Anche in Usa che sembrano in forma
È una grana non da poco quella che potrebbe presto ritrovarsi tra le mani Donald Trump. È un paradosso dal sapore di beffa, perché l’economia degli Stati Uniti, numeri alla mano, va a gonfie vele: i dati sono positivi, il termometro segna una temperatura in perfetta salute e il presente è dorato. Eppure, la Federal Reserve Bank di New York e quella di Atlanta prevedono che la crescita economica degli Stati Uniti rallenterà e che supererà a malapena la soglia dello zero durante il quarto trimestre del 2019. In altre parole, secondo le previsioni di questi istituti, all’orizzonte si prospettano condizioni di “quasi recessione” che potrebbero manifestarsi in un momento delicatissimo, cioè proprio mentre sta per iniziare la campagna elettorale per le prossime elezioni presidenziali, previste per il 2020. Come fa notare Asiatimes, i modelli economici delle due banche citate – che ricordiamolo, si basano sui dati comunicati dalle agenzie governative – non promettono niente di buono. Le previsioni della Fed di New York per l’ultima parte del 2019 attestano una crescita del Pil di appena lo 0,4%, quelle della Fed di Atlanta addirittura dello 0,3%. Significa che il tasso di crescita americano, stimato essere pari all’1,9% nel terzo trimestre, potrebbe scendere di botto fino a una soglia percentuale compresa tra lo 0,3% e lo 0,4%.
Previsioni da incubo
Soltanto 18 mesi fa l’amministrazione Trump utilizzava proprio le previsioni della Fed di Atlanta come prove inconfutabili della politica economica della Casa Bianca. Nel giugno 2018 il segretario al Tesoro Usa, Steve Munchin, dichiarava entusiasta che “la Fed di Atlanta sta proiettando una crescita del pil pari al +4,7%”. Oggi le previsioni dello stesso istituto parlano di un misero +0,3% di crescita del Pil annuale. E proprio la crescita del Pil sarebbe scesa al di sotto del 2% perché le aziende avrebbero annullato numerosi piani di investimento di capitale come risposta all’incertezza latente sulle catene di approvvigionamento globali. La guerra commerciale tra Stati Uniti e Cina non ha giovato alla salute di Washington, che molto presto potrebbe toccare con mano gli effetti nefasti delle sue tariffe velenose. In altre parole, il governo americano, a differenza della Cina, non può sperare di crescere affidandosi solo al mercato interno, perché i consumatori statunitensi sono già stati spremuti a dovere e le loro munizioni stanno per esaurirsi.
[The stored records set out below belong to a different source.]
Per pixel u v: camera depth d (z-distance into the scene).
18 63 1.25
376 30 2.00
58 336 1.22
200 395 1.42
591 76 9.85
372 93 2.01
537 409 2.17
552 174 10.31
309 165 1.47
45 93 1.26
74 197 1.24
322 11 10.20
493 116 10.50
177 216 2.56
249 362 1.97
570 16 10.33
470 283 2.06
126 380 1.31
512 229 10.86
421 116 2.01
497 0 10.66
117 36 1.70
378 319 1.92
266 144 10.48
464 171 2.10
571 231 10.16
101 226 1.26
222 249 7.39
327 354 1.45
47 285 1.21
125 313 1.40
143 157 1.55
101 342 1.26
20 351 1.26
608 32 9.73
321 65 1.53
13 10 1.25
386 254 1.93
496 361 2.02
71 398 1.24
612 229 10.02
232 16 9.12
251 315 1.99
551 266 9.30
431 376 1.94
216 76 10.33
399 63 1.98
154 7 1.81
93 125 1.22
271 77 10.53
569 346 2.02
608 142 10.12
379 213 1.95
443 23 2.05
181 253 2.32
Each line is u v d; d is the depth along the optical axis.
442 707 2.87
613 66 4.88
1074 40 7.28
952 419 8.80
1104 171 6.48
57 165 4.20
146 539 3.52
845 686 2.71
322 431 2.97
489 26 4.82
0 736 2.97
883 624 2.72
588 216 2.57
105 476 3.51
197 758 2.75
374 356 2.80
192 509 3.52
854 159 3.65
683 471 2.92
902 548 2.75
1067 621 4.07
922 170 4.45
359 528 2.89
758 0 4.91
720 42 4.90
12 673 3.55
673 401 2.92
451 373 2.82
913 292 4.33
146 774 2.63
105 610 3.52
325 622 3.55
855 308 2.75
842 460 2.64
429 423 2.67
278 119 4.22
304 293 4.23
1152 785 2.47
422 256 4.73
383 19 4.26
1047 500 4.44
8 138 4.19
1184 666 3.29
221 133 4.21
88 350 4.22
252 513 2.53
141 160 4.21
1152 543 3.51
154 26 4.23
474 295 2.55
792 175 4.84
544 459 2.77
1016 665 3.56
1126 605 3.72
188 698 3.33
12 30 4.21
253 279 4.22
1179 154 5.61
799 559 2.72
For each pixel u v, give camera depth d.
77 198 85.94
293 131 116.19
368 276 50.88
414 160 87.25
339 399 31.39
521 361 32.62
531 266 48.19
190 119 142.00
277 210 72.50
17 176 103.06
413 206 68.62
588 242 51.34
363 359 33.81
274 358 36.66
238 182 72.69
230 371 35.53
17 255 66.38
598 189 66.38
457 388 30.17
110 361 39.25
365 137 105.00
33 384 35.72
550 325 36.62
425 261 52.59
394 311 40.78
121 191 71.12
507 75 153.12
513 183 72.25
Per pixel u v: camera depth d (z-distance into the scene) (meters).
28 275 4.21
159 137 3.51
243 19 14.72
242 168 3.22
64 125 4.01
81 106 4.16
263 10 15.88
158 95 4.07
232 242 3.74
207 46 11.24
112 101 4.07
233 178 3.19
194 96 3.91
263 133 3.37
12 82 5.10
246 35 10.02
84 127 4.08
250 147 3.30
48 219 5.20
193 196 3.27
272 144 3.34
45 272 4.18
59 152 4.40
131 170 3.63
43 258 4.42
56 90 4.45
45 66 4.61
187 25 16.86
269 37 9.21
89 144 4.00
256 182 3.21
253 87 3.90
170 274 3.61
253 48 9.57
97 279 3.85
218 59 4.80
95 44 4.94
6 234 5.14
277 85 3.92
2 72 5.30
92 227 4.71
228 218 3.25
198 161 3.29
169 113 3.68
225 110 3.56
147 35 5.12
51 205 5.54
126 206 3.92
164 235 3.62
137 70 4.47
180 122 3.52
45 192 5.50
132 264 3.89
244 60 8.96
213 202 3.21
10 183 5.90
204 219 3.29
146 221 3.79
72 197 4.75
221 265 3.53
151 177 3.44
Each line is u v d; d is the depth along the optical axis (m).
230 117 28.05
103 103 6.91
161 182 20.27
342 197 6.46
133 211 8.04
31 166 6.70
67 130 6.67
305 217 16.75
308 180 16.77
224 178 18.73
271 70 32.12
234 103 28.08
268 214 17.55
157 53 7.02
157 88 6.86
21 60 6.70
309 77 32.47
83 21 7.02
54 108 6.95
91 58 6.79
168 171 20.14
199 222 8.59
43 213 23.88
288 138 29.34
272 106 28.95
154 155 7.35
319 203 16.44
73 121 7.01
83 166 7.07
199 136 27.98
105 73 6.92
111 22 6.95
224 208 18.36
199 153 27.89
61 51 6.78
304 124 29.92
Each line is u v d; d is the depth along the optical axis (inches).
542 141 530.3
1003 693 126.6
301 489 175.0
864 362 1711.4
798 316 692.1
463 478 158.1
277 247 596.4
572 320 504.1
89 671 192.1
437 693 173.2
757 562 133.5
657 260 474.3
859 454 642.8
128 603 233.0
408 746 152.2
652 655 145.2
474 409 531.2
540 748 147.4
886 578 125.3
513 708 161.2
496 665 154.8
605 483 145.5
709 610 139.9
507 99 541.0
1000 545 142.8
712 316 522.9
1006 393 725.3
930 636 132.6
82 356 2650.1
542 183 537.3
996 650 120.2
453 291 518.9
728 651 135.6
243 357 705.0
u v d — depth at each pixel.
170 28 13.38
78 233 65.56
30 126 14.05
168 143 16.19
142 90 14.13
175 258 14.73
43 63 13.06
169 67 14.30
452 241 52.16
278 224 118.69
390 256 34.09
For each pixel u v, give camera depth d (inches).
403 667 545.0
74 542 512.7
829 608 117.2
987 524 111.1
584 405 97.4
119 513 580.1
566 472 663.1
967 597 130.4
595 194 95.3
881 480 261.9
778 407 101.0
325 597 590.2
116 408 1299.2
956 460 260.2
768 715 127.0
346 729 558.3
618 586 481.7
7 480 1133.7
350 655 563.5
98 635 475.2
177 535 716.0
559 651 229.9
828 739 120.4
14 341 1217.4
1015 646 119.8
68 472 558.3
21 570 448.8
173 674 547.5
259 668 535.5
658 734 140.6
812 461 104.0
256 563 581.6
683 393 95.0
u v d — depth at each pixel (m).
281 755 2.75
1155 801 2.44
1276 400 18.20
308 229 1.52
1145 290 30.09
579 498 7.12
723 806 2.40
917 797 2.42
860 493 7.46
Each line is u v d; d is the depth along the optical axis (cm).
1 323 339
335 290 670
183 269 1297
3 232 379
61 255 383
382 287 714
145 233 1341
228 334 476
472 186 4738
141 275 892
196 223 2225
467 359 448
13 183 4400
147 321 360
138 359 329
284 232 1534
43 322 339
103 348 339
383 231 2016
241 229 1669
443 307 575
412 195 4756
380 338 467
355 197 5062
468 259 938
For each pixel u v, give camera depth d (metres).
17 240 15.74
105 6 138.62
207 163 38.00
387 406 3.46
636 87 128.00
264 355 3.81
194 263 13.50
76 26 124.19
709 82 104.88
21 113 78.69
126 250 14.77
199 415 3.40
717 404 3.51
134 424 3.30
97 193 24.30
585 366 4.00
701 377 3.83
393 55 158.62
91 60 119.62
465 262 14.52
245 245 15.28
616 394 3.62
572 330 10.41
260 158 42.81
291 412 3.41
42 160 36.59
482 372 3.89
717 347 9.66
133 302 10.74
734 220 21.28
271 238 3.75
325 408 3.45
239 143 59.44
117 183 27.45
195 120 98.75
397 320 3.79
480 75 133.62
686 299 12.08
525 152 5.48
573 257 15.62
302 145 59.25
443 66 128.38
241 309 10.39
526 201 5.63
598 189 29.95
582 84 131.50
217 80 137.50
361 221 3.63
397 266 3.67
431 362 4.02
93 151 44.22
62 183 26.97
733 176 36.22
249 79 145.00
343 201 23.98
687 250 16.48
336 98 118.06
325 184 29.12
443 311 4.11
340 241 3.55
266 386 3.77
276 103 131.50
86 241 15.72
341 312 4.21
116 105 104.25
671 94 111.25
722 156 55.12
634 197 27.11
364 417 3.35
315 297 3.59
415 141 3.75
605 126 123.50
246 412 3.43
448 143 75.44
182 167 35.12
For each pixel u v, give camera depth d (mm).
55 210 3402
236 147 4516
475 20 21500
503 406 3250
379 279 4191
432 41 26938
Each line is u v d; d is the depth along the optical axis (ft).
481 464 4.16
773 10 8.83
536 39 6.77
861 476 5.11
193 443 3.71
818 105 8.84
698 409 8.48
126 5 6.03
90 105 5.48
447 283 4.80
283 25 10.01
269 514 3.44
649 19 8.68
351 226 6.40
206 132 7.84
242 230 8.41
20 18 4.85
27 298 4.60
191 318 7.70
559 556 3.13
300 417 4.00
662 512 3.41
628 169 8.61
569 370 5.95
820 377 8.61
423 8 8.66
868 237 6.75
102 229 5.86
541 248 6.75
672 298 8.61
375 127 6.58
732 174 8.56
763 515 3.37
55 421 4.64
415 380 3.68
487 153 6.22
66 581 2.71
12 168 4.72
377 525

Nel caso in cui Trump dovesse poi imporre un nuovo dazio del 25% su 160 miliardi di dollari di importazioni cinesi, compresa la maggior parte dell’elettronica di consumo, l’economia americana, nel 2020, potrebbe avviarsi davvero verso la recessione.
Il fardello di Trump
L’economia degli Stati Uniti ha sì generato una domanda interna sufficiente per mantenere la crescita del suo Pil vicina alla soglia del 2%. Ma i consumatori Usa sono ormai “consumati”: a loro non si può proprio chiedere di più. Le vendite al dettaglio, non a caso, sono aumentate di appena il 3% su base annua rispetto alla versione preliminare di ottobre promossa dall’Ufficio censimento Usa. L’inflazione è in aumento a un tasso annuo del 2,3% e le vendite al dettaglio crescono a un ritmo inferiore all’1%: troppo poco per spingere un sistema economica che ha tagliato i ponti con la Cina e che vorrebbe autoalimentarsi. Gli americani, spaventati da cupe aspettative, stanno risparmiando sempre di più, tanto che il tasso di risparmio personale è schizzato dal 6% del reddito disponibile al momento dell’ascesa di Trump all’attuale 8,5%. Un’altra osservazione dovrebbe far riflettere: gli investimenti restano deboli, e anzi sono diminuiti durante il terzo trimestre. Trump si trova quindi in una posizione scomoda: oggi l’economia Usa tira dritta come un treno, domani potrebbe invece deragliare. E potrebbe farlo nel bel mezzo della prossima campagna elettorale, proprio quando al tycoon servirebbero certezze sulle quali aggrapparsi per la riconferma.